Ecclesiastes 10:10 Illustrations from Secular Sources:

Embracing Wisdom: The Dangers of Folly(Alistair Begg) employs a range of vivid secular and popular-culture images to make the axe proverb palpable: he refers to Monty Python animation to picture comic self-consumption, tells a domestic chopping-wood vignette (the sweating husband who didn’t sharpen the axe and the perceptive wife) to dramatize wasted effort, recounts McCaig’s Folly in Oban as a literal “folly” monument to uselessness, and names public examples of ruling folly (George III talking to trees, Caligula proposing his horse as consul) as historical corroborations that folly appears in high places—these secular and historical images are used to translate Solomon’s proverb into contemporary, observable human foolishness.

Overcoming Naysayers: Trusting God's Vision for Success(Pastor Rick) uses concrete secular and modern-life illustrations to apply Ecclesiastes 10:10 to leadership: he cites inventors and explorers (the Wright brothers, the moon program) to show that every breakthrough met naysayers; he describes internet “trolls” and online distraction as modern equivalents of opponents who use ridicule, rumor, threats or endless discussion (the tactics Nehemiah faced) to slow work down; he also uses a business-psychology vignette about motivated reasoning and a colorful aside about “chimpanzees” anyone can teach to criticize to argue that critics often operate emotionally rather than rationally—these secular stories demonstrate why sharpening skill and maintaining focus (the axe metaphor) are indispensable in contemporary leadership.

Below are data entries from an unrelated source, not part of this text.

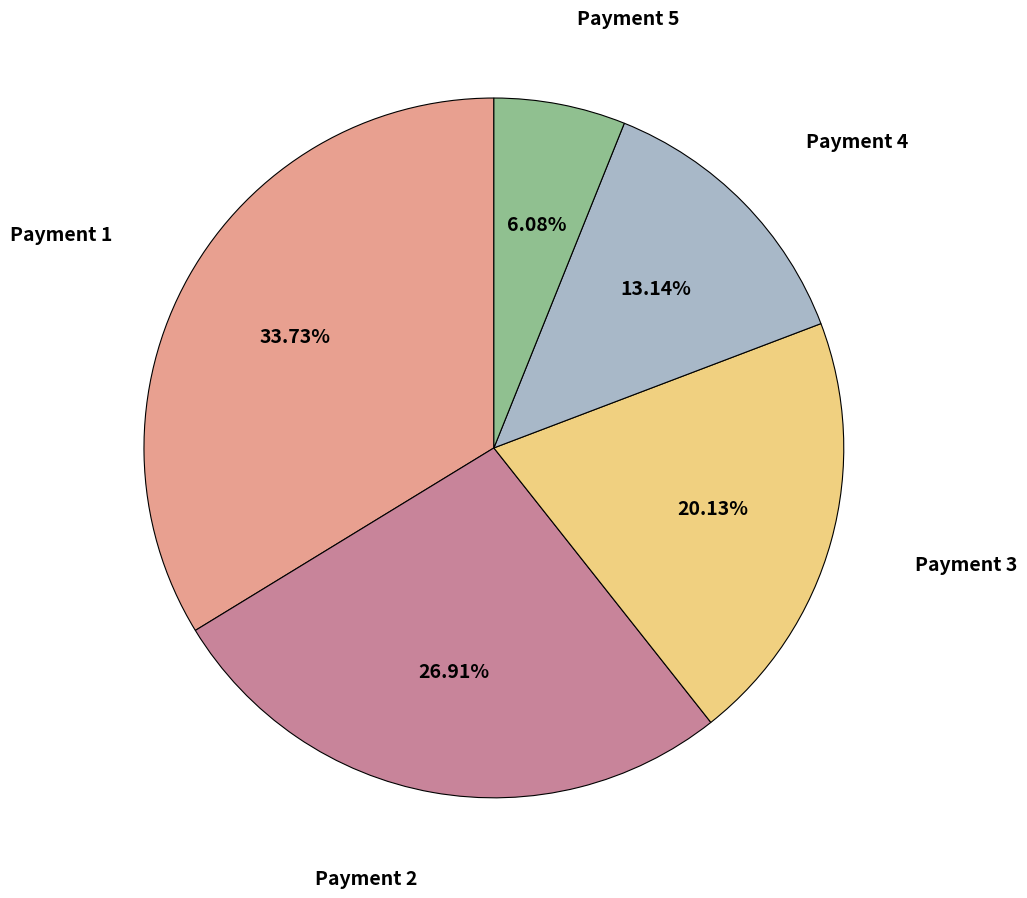

Is the sum of Payment 2 and Payment 3 greater than half?

No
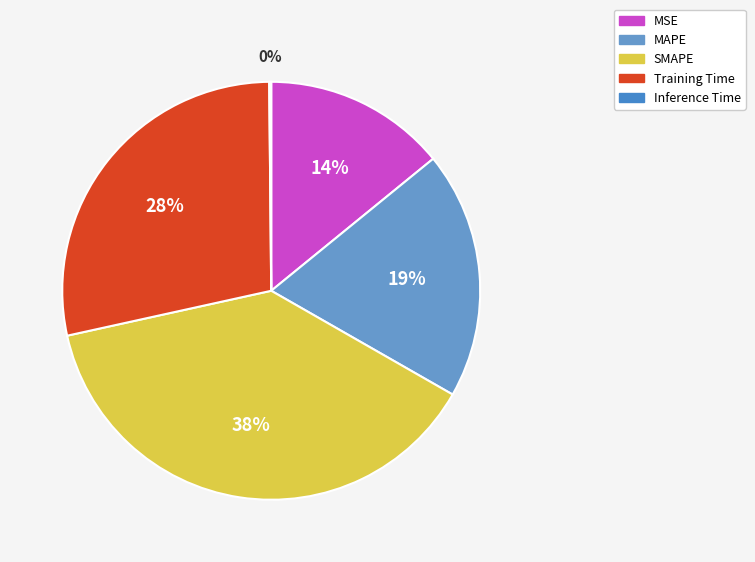

True or false: Inference Time accounts for 0% of the total.

True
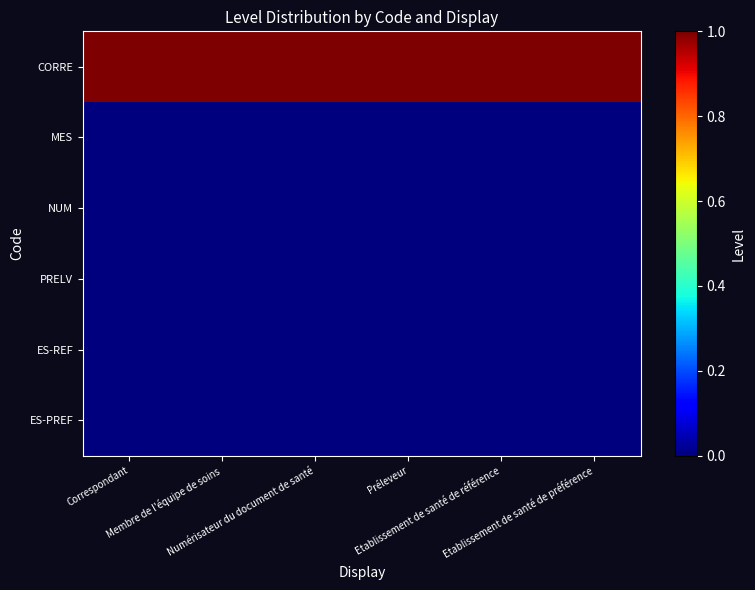

What is the difference between the highest and lowest values at Numérisateur du document de santé?

1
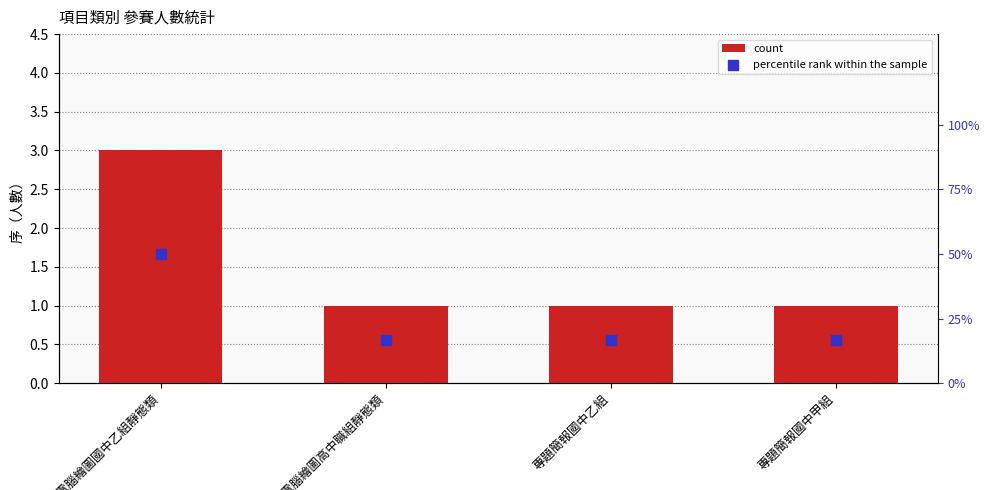

What is the total value across all series at 專題簡報國中乙組?

17.7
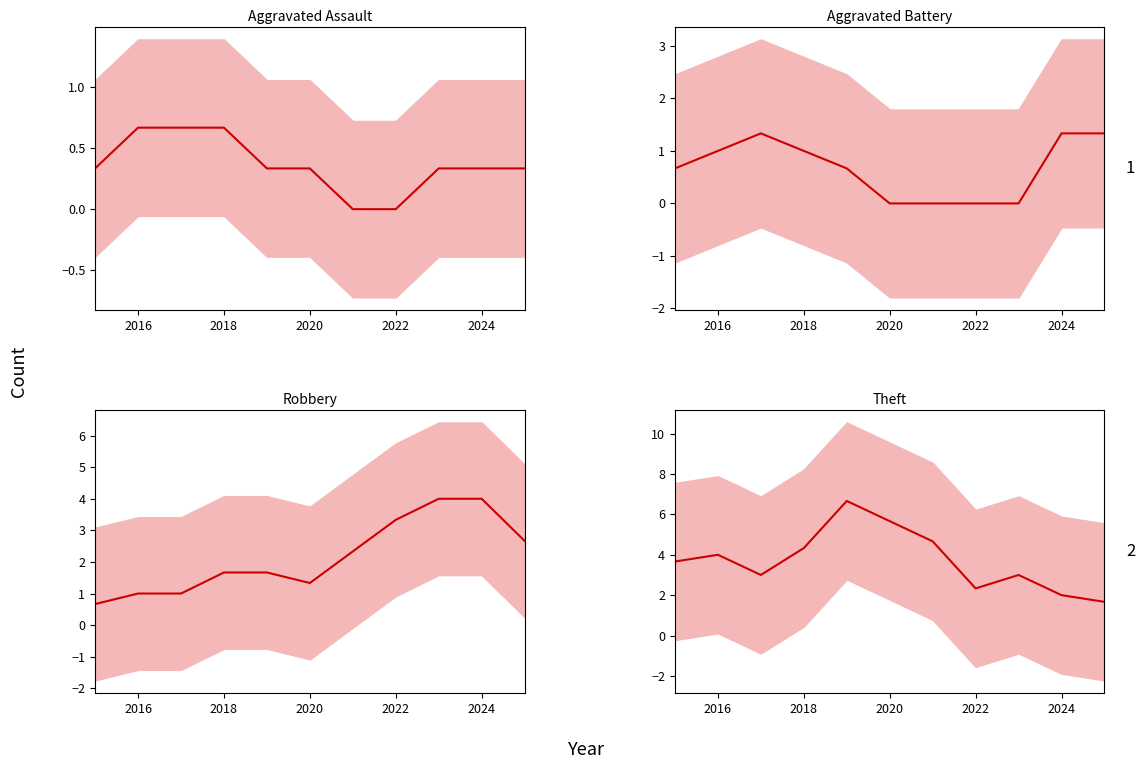

List the series in order of their peak value, highest first.

Theft, Robbery, Aggravated Battery, Aggravated Assault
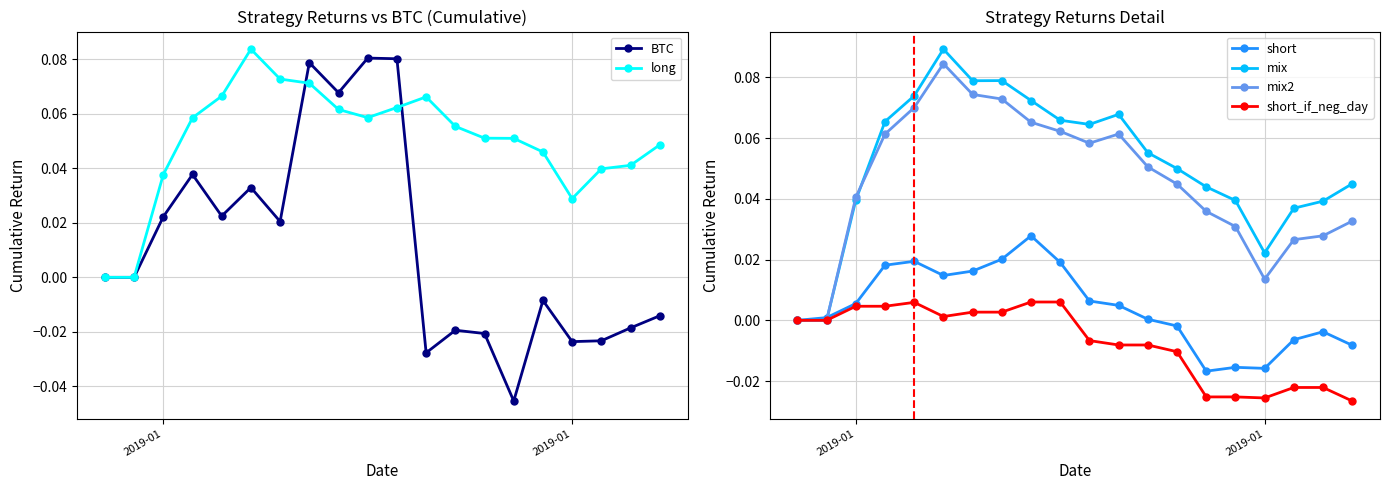

Which series has the largest range (max minus min)?

BTC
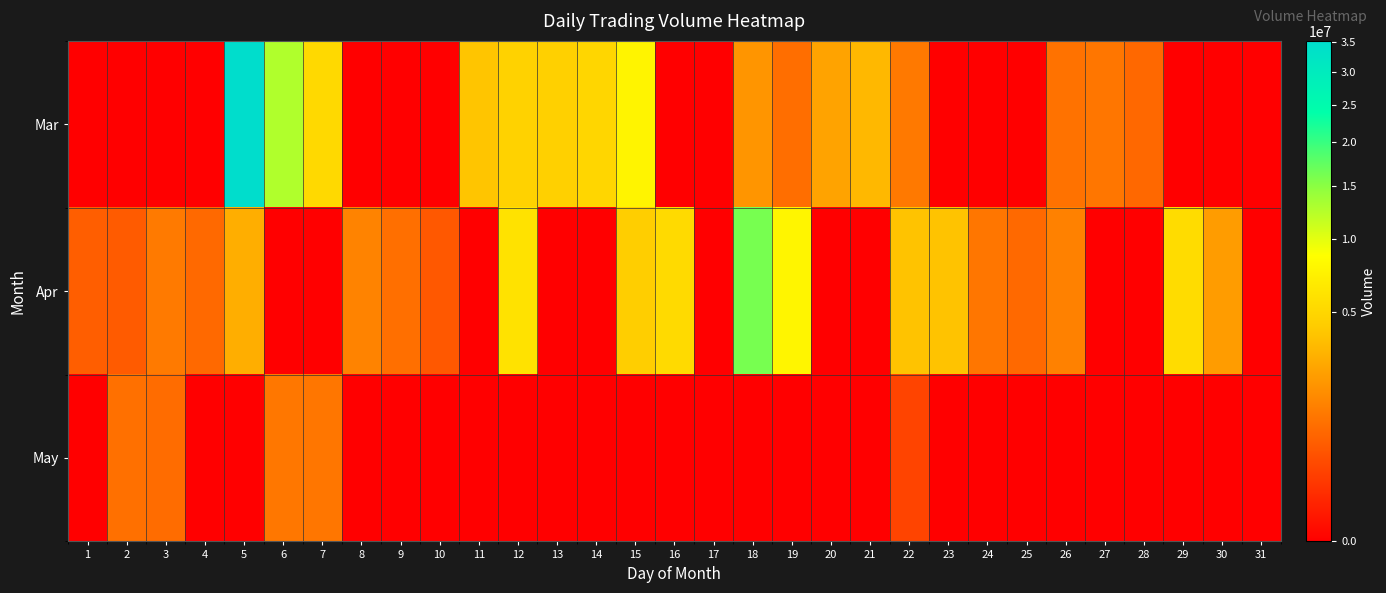

At which label is Mar closest to 17633614?

6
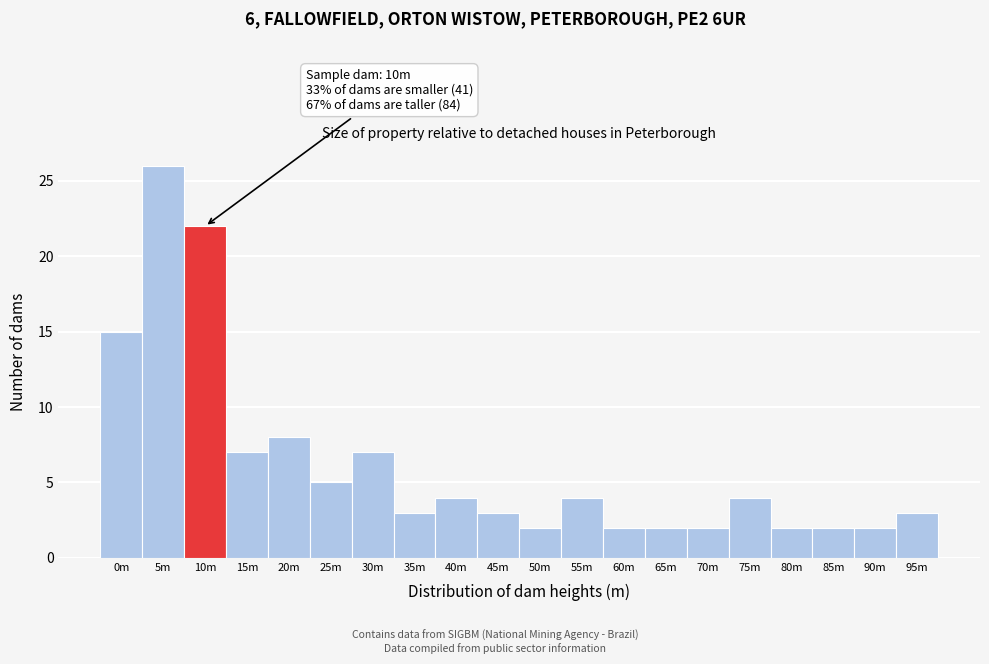

Reading right to left, what are all the values shown in this chart?

3	2	2	2	4	2	2	2	4	2	3	4	3	7	5	8	7	22	26	15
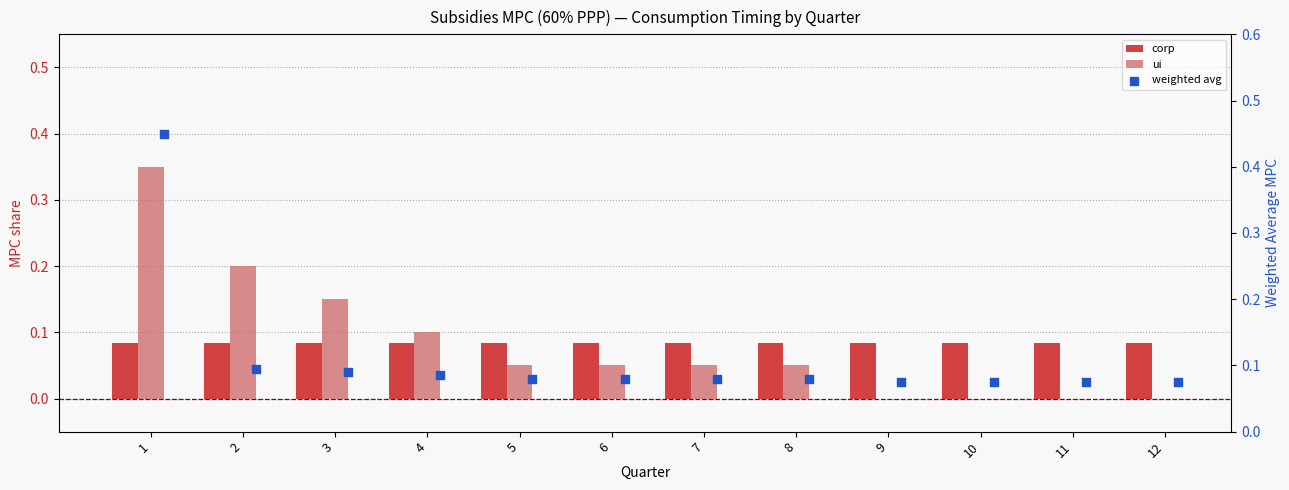

Which series reaches the minimum Y coordinate?

ui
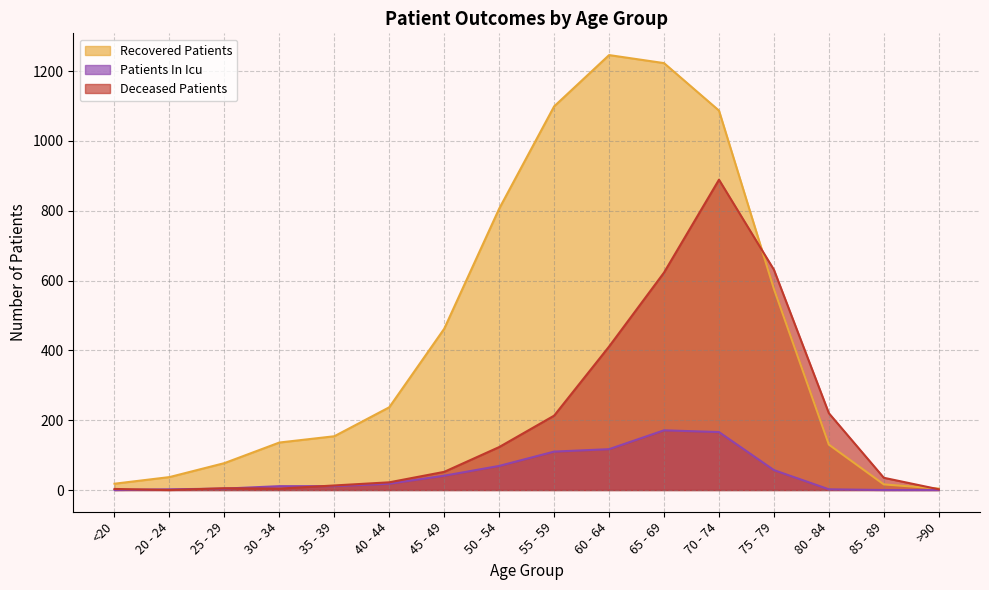

What is the label of the 12th point from the left?

70 - 74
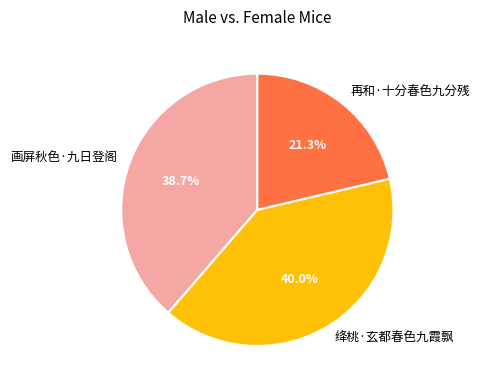

Is there a majority slice in this chart?

No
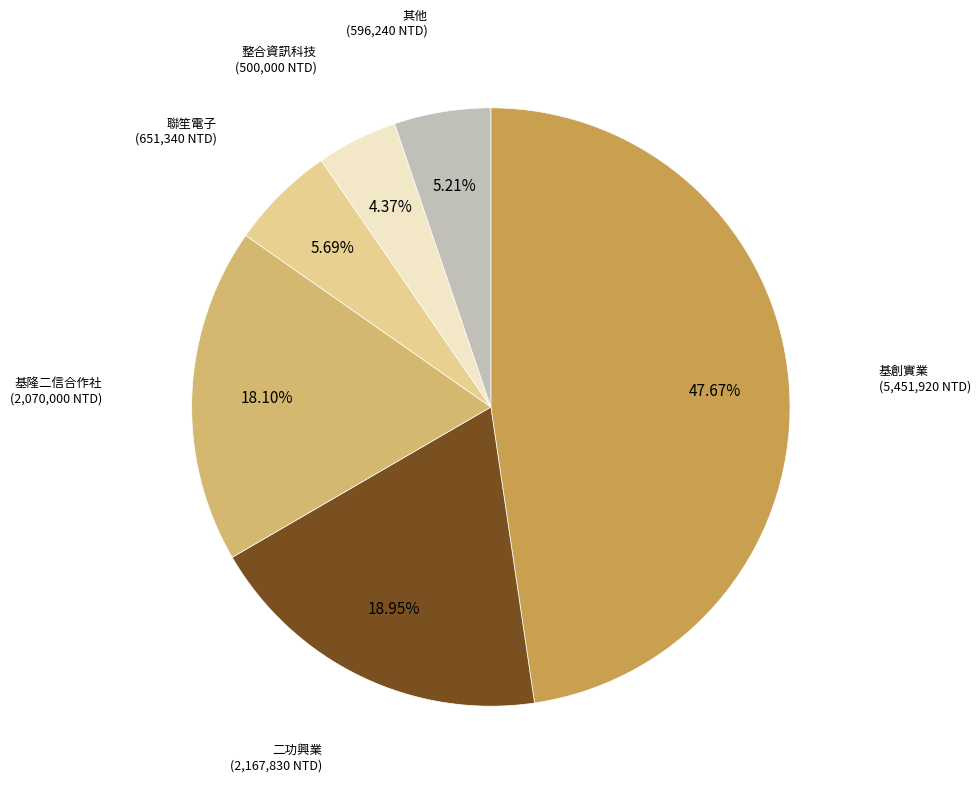

Is there a majority slice in this chart?

No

Guarding Against Folly: Embracing Wisdom in Life(Alistair Begg) uses several secular and cultural vignettes tied to the message of Ecclesiastes 10:10: the primary illustrative picture for the verse is a homey scene of a man insisting on hacking at wood with an unsharpened axe while his wife watches—Begg paints the man growing red with exertion to show needless toil, and he pairs that with the “snake‑charmer” performance anecdote (a performer with flute and basket who fails because the snake bites before the charm begins) to dramatize how lack of preparedness defeats opportunity; these concrete, everyday images render the proverb’s warning about blunt tools and wasted strength immediate and memorable.

Restoration and Unity: Embracing God's Purpose Together(The Flame Church) develops a vivid, extended secular‑style parable to embody Ecclesiastes 10:10: the sermon opens and returns to a father‑and‑son competition in the forest where the eager son frantically fells trees while ridiculing his father’s time spent sharpening the axe, only to be outperformed by the father who sharpened his tool—this story is narrated in great detail (the son counting early victories, laughing, then later astonished as the father’s strokes fell trees more quickly), and the preacher uses that specific competition and its emotional beats to make the verse’s spiritual application about pausing, repentance, and disciplined preparation unmistakable.

Pathway to True Success: Aligning with God's Word(Zion Anywhere) mobilizes secular examples from sports and vocational life to illustrate Ecclesiastes 10:10: the pastor draws an extended analogy to football teams’ playbooks (Terps practice, play‑call language like “waggle” and “Omaha”) to show that mastery comes from intimate familiarity with one’s manual, cites Kobe Bryant and professional basketball work ethic as a secular exemplar of sharpening and relentless improvement, and uses a real‑world anecdote about a top draft pick returning home to show how one’s elevation changes relationships—all of these secular illustrations are pressed back into service of the axe metaphor (you are the tool; if you’re dull you must exert more force), demonstrating that cultural examples of training, playbooks, and athletes model the sermon’s claim about deliberate sharpening and continuous skill development.